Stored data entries

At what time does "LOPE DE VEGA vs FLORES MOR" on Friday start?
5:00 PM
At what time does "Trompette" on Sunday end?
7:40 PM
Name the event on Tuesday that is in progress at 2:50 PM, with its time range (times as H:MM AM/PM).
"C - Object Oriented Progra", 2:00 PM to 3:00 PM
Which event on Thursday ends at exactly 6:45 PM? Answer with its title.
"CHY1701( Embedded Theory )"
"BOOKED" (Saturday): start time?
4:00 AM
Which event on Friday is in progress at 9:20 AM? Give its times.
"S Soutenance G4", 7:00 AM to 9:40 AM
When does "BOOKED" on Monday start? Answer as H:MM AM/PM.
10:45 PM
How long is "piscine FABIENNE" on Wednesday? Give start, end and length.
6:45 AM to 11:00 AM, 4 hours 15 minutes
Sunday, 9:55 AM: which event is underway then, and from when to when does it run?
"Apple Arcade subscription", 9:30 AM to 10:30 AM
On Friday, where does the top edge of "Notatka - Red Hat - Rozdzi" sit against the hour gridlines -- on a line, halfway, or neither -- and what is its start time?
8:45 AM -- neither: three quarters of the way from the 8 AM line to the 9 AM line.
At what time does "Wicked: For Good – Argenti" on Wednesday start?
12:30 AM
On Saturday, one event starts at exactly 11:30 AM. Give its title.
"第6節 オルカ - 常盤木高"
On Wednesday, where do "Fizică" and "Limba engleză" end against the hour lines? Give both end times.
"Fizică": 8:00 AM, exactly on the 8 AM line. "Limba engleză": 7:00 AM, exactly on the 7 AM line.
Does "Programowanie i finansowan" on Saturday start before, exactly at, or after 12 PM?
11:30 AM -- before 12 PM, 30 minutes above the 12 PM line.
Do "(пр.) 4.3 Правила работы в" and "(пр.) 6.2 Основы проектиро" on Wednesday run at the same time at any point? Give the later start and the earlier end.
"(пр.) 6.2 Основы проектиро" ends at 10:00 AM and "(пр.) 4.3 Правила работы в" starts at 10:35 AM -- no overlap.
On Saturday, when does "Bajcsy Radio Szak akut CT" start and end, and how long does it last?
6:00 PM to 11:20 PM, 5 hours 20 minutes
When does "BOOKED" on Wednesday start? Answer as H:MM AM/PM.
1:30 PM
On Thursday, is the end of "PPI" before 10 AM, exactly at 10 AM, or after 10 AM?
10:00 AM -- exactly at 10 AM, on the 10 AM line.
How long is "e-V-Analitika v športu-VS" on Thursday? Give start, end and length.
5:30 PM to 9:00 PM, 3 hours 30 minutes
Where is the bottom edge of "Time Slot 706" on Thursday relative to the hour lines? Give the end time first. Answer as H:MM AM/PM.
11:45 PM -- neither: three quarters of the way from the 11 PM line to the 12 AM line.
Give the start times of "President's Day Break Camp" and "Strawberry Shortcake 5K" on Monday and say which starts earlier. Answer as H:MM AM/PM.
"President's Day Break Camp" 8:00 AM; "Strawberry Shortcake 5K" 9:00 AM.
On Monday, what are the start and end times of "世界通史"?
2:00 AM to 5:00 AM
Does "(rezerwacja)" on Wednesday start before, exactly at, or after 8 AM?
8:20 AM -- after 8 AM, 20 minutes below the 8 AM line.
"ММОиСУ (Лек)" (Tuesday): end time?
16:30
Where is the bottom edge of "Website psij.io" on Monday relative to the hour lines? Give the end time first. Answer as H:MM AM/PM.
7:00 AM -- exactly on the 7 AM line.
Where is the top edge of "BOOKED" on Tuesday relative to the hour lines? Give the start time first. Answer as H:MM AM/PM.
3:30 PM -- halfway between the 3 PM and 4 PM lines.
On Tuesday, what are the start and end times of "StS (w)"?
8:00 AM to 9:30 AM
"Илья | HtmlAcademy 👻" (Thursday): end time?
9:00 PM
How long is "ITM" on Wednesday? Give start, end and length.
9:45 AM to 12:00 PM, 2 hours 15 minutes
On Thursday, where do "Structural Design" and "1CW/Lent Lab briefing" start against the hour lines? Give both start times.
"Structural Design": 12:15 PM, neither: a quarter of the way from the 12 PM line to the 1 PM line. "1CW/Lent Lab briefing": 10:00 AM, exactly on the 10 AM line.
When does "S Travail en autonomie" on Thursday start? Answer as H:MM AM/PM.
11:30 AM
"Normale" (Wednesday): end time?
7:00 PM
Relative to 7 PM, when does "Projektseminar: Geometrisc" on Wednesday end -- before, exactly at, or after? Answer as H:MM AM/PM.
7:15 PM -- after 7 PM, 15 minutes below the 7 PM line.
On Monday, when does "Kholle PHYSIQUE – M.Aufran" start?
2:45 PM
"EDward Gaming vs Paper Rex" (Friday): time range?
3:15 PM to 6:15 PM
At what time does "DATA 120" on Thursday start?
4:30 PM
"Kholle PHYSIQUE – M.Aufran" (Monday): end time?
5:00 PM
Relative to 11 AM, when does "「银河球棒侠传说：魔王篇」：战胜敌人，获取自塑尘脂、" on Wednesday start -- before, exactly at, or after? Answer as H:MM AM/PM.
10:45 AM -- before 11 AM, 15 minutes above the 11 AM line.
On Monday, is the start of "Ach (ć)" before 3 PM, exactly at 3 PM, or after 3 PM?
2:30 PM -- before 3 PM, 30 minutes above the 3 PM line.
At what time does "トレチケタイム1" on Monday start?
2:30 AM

* Given instruction
Output the stretch of lines above, from the line containing "(Saturday): start time?" through the line containing "to 10:30 AM", as a numbered list. Include both end lines and omit any blank lines.

* Solved problem
1. "BOOKED" (Saturday): start time?
2. 4:00 AM
3. Which event on Friday is in progress at 9:20 AM? Give its times.
4. "S Soutenance G4", 7:00 AM to 9:40 AM
5. When does "BOOKED" on Monday start? Answer as H:MM AM/PM.
6. 10:45 PM
7. How long is "piscine FABIENNE" on Wednesday? Give start, end and length.
8. 6:45 AM to 11:00 AM, 4 hours 15 minutes
9. Sunday, 9:55 AM: which event is underway then, and from when to when does it run?
10. "Apple Arcade subscription", 9:30 AM to 10:30 AM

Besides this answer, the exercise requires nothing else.